## PROVIDED PASSAGE
The ligands for VDR (1,25(OH)2D3), RXRα (9-cis retinoic acid), LXRα (TO901317) and PPARγ (GW1929) were all purchased from Sigma. The FXR ligand GW474066 was a generous gift of Dr. Stacey Jones, Glaxosmithkline, Research Triangle Park, North Carolina.
Expression plasmids for full length human VDR and RXRα (pSG5hVDR and pSG5hRXRα, respectively) were kindly provided by Prof Mark Haussler, University of Arizona, College of Medicine, Phoenix. The construct pcDNAV5-VDR that encodes human VDR ‘tagged’ with the V5 epitope has been previously described . Expression vectors for human SENP1 (pFLAG-CMV-SENP1) and SENP2 (pFLAG-CMV-SENP2) were a generous gift from Prof. Edward T. H. Yeh of University of Texas M. D. Anderson Cancer Center. ‘Entry’ clones encoding full length human VDR and RXRα, in addition to the ligand binding domains (LBD) of human VDR (aa96–427), hRXRα (aa197–462), LXRα (aa104–447) FXR (aa156–472), and PPARγ (aa166–477) were initially generated via PCR from a human fetal brain cDNA library, followed by insertion of each purified DNA fragment into the pDONR201 vector via ‘BP clonase’ reaction (Invitrogen). Entry clones for SENP1 and 2 were similarly produced using products amplified from their respective expression vectors as template. Gal4-based hybrid expression vectors for each nuclear receptor and SENP evaluated were then obtained through the ‘LR clonase’ reaction using the appropriate entry clone combined with either of the mammalian hybrid expression vectors pCMVBD or pCMVAD (Stratagene, La Jolla, CA), previously modified to be gateway compatible. All constructs were subjected to DNA sequencing to confirm correct identity and reading frame for each gene insert. Vectors expressing Ubc9 and His-tagged SUMO2 have been previously described . The firefly luciferase-based reporter construct pMCS-24OHase contained a 5500 bp fragment of the promoter region from the human vitamin D3 24 hydroxylase (CYP24A1) gene. For experiments based upon the activities of Gal4DBD-nuclear receptor hybrid proteins, the transcriptional responses to cognate ligand were monitored through the luciferase signal generated from the pFLUC reporter (Stratagene) that contains five copies of the Gal4 response element.

## RECORDS SHOWN
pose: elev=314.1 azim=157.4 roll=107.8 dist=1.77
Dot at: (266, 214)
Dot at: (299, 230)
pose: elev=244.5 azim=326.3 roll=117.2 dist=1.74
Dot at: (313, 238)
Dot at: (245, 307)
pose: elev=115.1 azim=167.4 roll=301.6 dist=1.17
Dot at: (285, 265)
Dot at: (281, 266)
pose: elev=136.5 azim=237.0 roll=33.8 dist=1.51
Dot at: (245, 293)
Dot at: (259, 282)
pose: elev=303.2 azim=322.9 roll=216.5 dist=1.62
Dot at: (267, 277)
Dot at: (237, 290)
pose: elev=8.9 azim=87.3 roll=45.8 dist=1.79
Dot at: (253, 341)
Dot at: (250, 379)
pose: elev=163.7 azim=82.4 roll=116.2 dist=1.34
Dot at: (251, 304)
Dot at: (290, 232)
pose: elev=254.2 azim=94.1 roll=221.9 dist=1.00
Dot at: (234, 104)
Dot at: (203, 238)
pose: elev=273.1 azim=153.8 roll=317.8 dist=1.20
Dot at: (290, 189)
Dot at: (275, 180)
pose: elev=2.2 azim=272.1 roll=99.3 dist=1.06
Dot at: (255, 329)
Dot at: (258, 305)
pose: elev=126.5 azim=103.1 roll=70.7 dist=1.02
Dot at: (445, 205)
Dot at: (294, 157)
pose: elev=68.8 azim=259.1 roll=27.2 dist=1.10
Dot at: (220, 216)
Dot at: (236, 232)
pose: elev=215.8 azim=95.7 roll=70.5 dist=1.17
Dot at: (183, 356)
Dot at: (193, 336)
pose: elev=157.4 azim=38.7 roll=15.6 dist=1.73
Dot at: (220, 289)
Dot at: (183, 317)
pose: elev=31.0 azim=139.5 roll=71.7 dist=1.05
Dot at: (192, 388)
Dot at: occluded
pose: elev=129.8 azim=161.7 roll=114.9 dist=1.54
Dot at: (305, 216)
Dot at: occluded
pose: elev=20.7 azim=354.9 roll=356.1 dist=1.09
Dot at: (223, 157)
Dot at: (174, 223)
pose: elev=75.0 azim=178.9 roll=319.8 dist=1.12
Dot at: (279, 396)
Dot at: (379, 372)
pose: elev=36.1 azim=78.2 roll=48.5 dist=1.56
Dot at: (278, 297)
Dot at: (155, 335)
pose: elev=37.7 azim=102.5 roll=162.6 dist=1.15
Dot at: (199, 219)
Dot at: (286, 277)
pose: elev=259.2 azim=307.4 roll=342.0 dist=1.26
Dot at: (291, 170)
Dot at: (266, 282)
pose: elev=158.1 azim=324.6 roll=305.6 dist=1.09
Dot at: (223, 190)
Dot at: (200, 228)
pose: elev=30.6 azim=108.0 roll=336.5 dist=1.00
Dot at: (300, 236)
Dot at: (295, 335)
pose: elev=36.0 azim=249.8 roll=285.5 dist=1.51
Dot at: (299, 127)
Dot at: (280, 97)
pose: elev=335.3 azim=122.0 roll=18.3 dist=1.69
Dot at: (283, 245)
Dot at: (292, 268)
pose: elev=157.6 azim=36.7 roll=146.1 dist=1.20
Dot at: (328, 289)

## ACTIVITY
Turn the paragraph of the methods passage that begins "The ligands for VDR" into a list giving each receptor, its ligand, and the ligand's source. The listing has no role in this exercise.

## TASK ANSWER
- VDR: 1,25(OH)2D3, purchased from Sigma
- RXRα: 9-cis retinoic acid, purchased from Sigma
- LXRα: TO901317, purchased from Sigma
- PPARγ: GW1929, purchased from Sigma
- FXR: GW474066, a gift from Dr. Stacey Jones, Glaxosmithkline, Research Triangle Park, North Carolina